Cloud computing takes PCI compliance into unfamiliar territory, but PCI auditors should make an effort to understand the technology, experts said during a panel discussion Wednesday at the RSA Conference 2010 in San Francisco.
“Auditors have to get used to it,” said Liam Lynch, chief security strategist at eBay. “They need to understand the technology.”
“It’s incumbent on you to avail yourself to understand the cloud environment,” Jim Reavis, executive director of the Cloud Security Alliance, told an attendee who identified himself as an auditor who wanted help in auditing an application in the cloud.

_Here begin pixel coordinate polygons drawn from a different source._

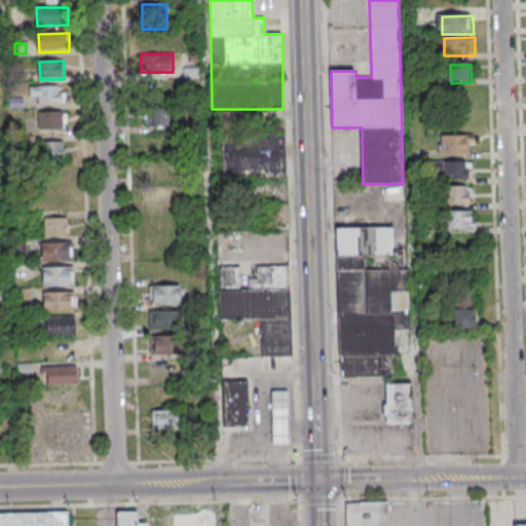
[(184,77),(198,77),(198,68),(184,68),(184,77)]
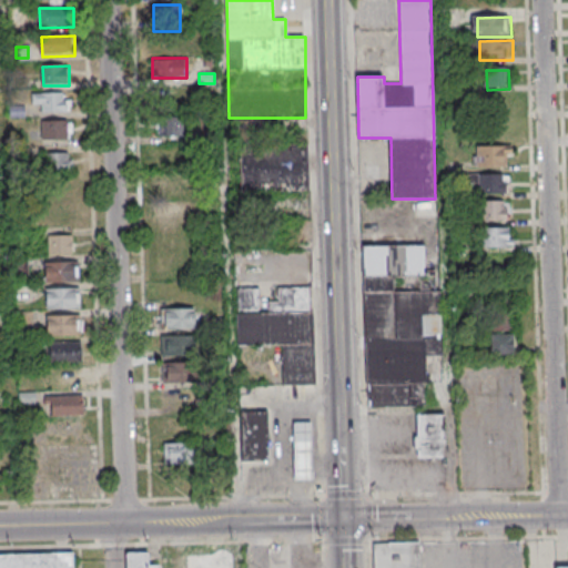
[(33,94),(66,94),(66,101),(69,101),(69,113),(44,114),(44,105),(34,105),(33,94)]
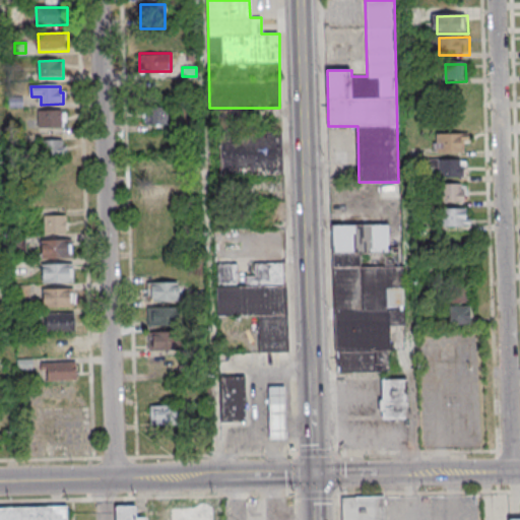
[(145,124),(169,124),(169,105),(145,105),(145,124)]
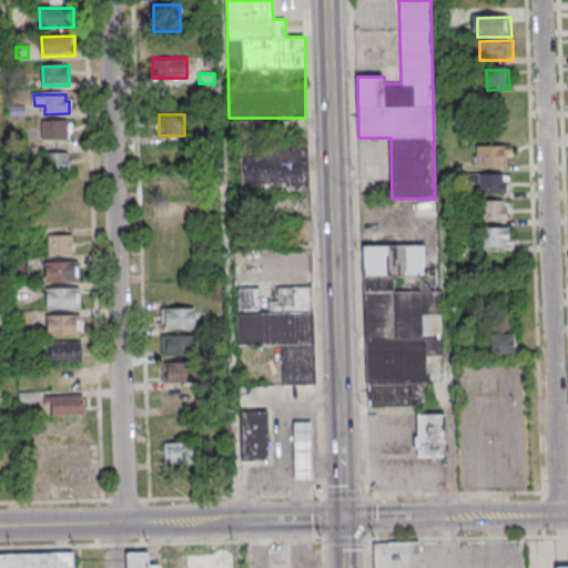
[(43,122),(73,122),(74,141),(43,142),(43,122)]
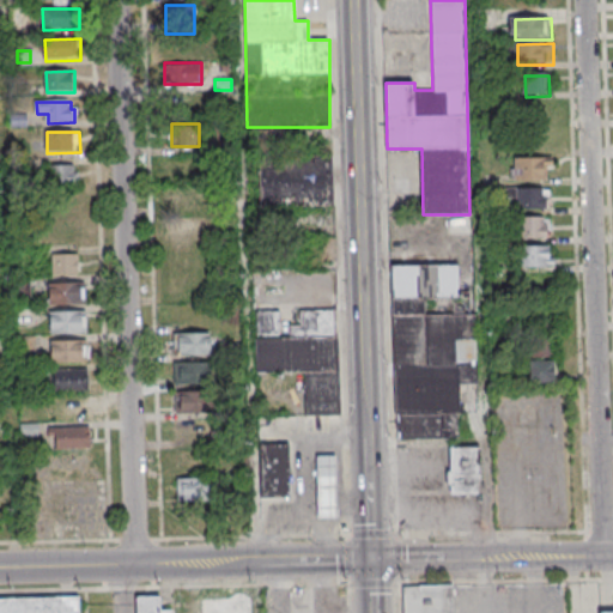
[(332,158),(259,159),(260,206),(333,205),(332,158)]
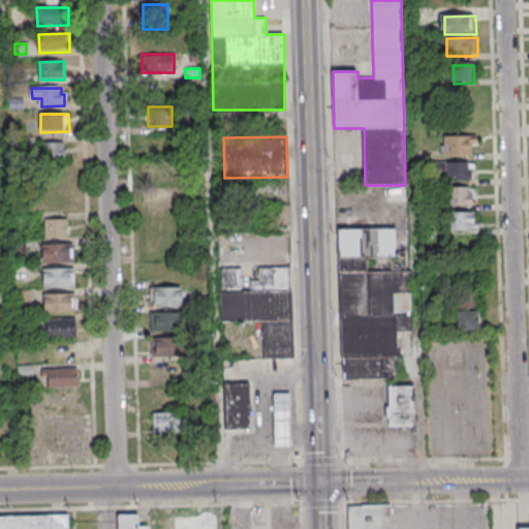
[(446,138),(473,137),(473,155),(446,156),(446,138)]
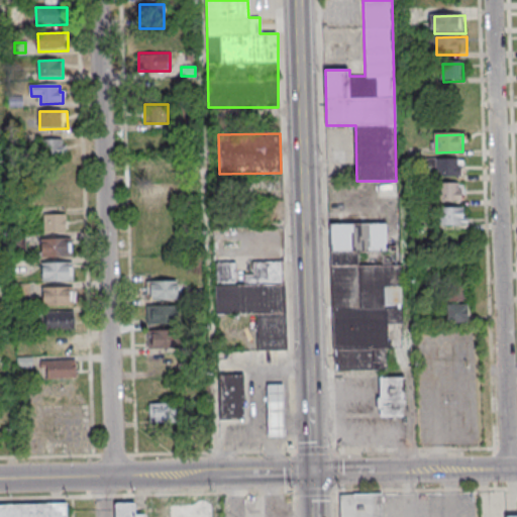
[(42,140),(65,140),(66,146),(69,146),(69,158),(42,159),(42,140)]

Reavis said CSA earlier this week pre-announced the availability of its Cloud Controls Matrix, a toolset of cloud security controls that map to industry regulations such as PCI and HIPAA. When the CSA releases the full toolkit, there will be 50 controls related to PCI, he said (a CSA press release said the release is scheduled for April).
“We’ll see education of QSAs [Qualified Security Assessors] regarding where standards apply to the cloud model,” he said.
Reavis also said the industry needs SAS-70s that “are scoped properly for cloud environments.”
eBay is both a consumer and producer of cloud services, and is a Tier 1 PCI compliant company, Lynch said. Regulations are important, he said, but added, “from an eBay perspective, I worry more about criminals than auditors.”
Ward Spangenberg, director of PCI and compliance at security-services firm IOActive, said one of the first things a company needs to do before moving into the cloud is to make sure the cloud provider understands its compliance requirements. A company also needs to know what data is important in their environment before moving to a cloud service, he said.